A valiosa contribuição platônica para a cultura ocidental abrange tão vasto campo de temas importantes que deu origem à famosa frase de Alfred North Whitehead (1861-1947), filósofo e matemático britânico, que afirma (exagerando, sem dúvida): “Toda a filosofia do Ocidente não passa de notas de rodapé aos escritos de Platão”.

Os Diálogos

Essas obras do filósofo são apresentadas, geralmente, obedecendo à seguinte ordem:

• Diálogos da juventude: Apologia de Sócrates (relato da defesa de Sócrates refutando as acusações feitas a ele pelo tribunal de Atenas); Críton (sobre a virtude, o elogio da moral e a filosofia como missão); Cármides (sobre a prudência, ou a sabedoria); Crátilo (sobre a linguagem e contra o verbalismo); Eutidemo (contra a erística, ou seja, o discurso estéril e sem busca da verdade); Eutifron (sobre a piedade); Górgias (sobre a retórica como mentira, adulação e veneno); Hípias Maior (sobre a beleza); Hípias Menor (sobre a beleza. Retrato crítico do sofista como máscara); Laques (sobre a coragem); Íon (sobre a Ilíada ou os rapsodos); Lísis (sobre a amizade); Menexeno (sátira contra a retórica); Mênon (sobre a virtude e o saber); Protágoras (sobre o ensino da virtude).

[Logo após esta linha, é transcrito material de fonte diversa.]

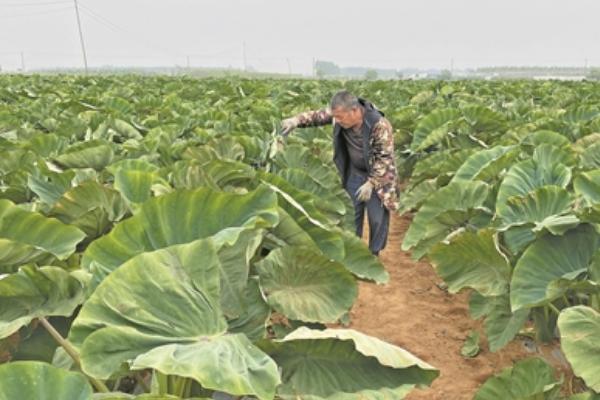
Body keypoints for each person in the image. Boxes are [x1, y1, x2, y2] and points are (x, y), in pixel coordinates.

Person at [280, 90, 398, 256]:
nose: (338, 120)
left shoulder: (379, 125)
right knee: (351, 214)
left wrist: (372, 182)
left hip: (378, 175)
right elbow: (317, 116)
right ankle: (353, 251)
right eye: (336, 117)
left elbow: (384, 158)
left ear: (355, 111)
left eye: (341, 117)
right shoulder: (340, 114)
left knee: (377, 218)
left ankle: (374, 253)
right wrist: (296, 120)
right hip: (355, 172)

• Diálogos da maturidade: Parmênides (sobre o Ser); Fédon (sobre a imortalidade da alma); Fedro (sobre a linguagem e a retórica); República (sobre a justiça na ética e na política); Banquete, ou Simpósio (sobre o amor); Teeteto (sobre a ciência e as artes).

• Diálogos da velhice: Filebo (sobre os fundamentos da ética); Sofista (sobre o sofista); Político (sobre o político e a ciência espiritual dos laços); Timeu (física e cosmologia platônicas); Crítias (o Estado agrário como Estado ideal, em contraste com o imperialismo comercial de Atenas, figurada no diálogo como Atlântida); Leis (o ideal político adaptado às condições concretas).
Os textos de Platão não revelam apenas seu saber, mas também seu grande talento na arte de escrever. Era, a um só tempo, um filósofo e um poeta expressando-se por meio de diálogos “em que a beleza e a verdade se davam as mãos”.